* What to produce: Please repeat the material below word for word, leaving out the pictures.

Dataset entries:
☆ ☆ ☆ ☆ ☆
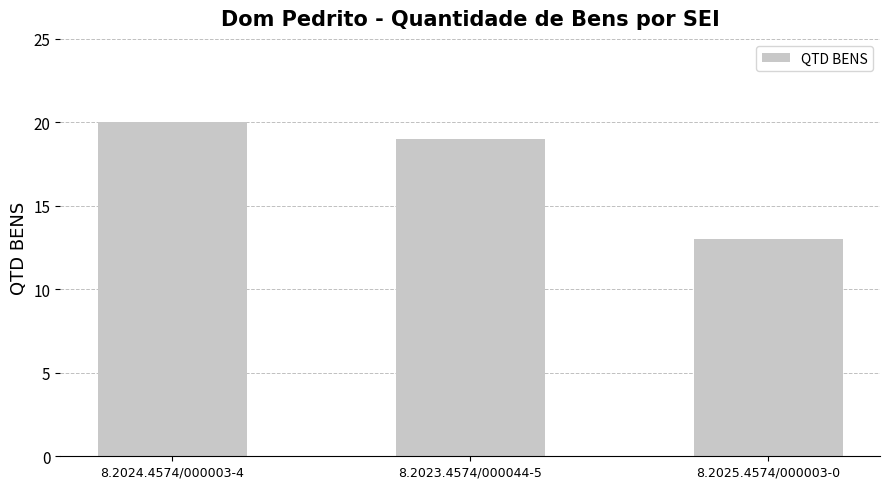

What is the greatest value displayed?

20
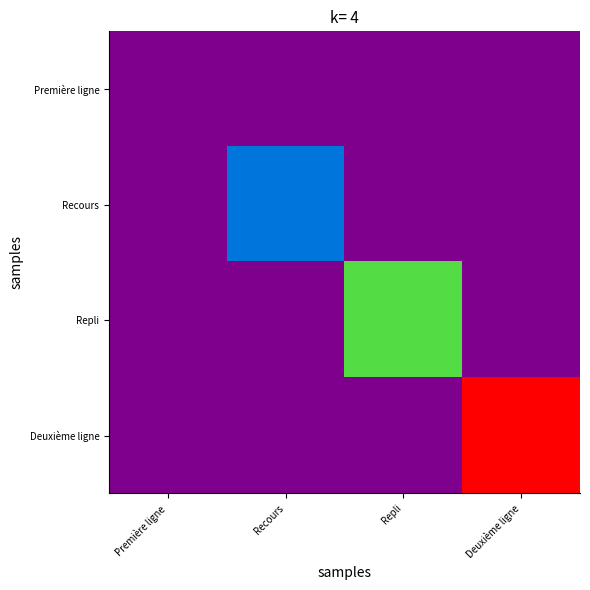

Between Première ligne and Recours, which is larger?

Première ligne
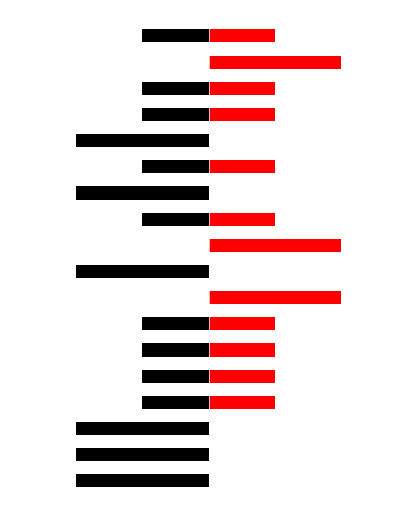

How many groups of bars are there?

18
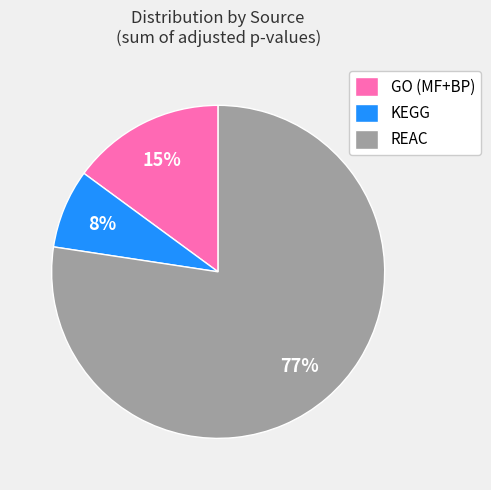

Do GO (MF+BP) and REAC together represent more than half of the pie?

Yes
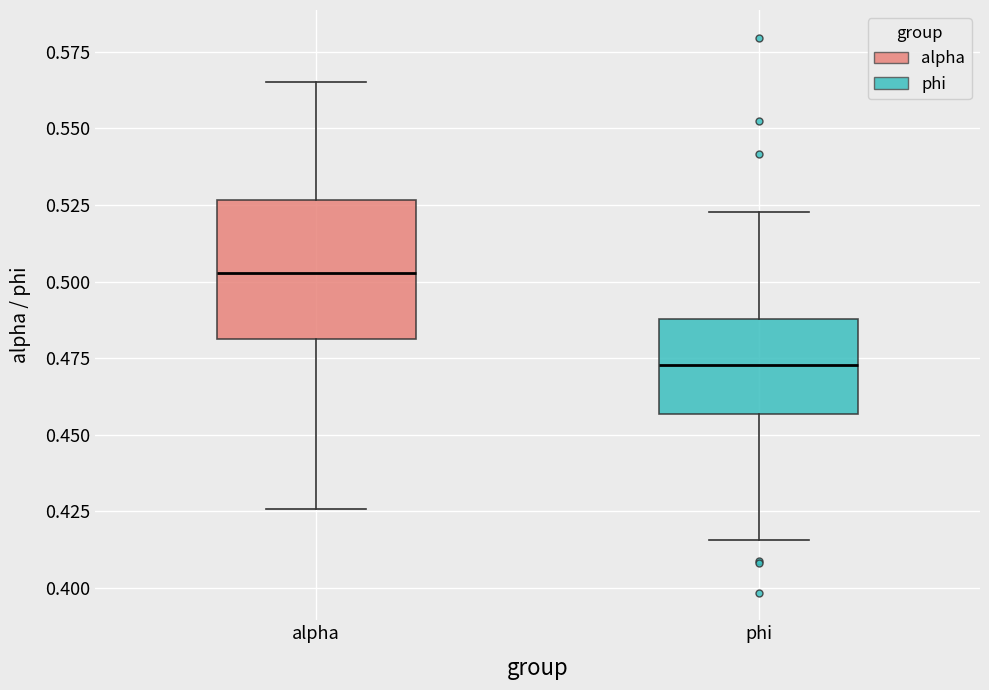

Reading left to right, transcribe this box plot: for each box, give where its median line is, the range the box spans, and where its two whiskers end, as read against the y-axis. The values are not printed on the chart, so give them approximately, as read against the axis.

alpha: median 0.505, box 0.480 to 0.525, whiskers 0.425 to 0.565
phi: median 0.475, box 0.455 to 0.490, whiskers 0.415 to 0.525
☆ ☆ ☆ ☆ ☆
* Answer section:
What is the greatest value displayed?

20

Between Première ligne and Recours, which is larger?

Première ligne

How many groups of bars are there?

18

Do GO (MF+BP) and REAC together represent more than half of the pie?

Yes

Reading left to right, transcribe this box plot: for each box, give where its median line is, the range the box spans, and where its two whiskers end, as read against the y-axis. The values are not printed on the chart, so give them approximately, as read against the axis.

alpha: median 0.505, box 0.480 to 0.525, whiskers 0.425 to 0.565
phi: median 0.475, box 0.455 to 0.490, whiskers 0.415 to 0.525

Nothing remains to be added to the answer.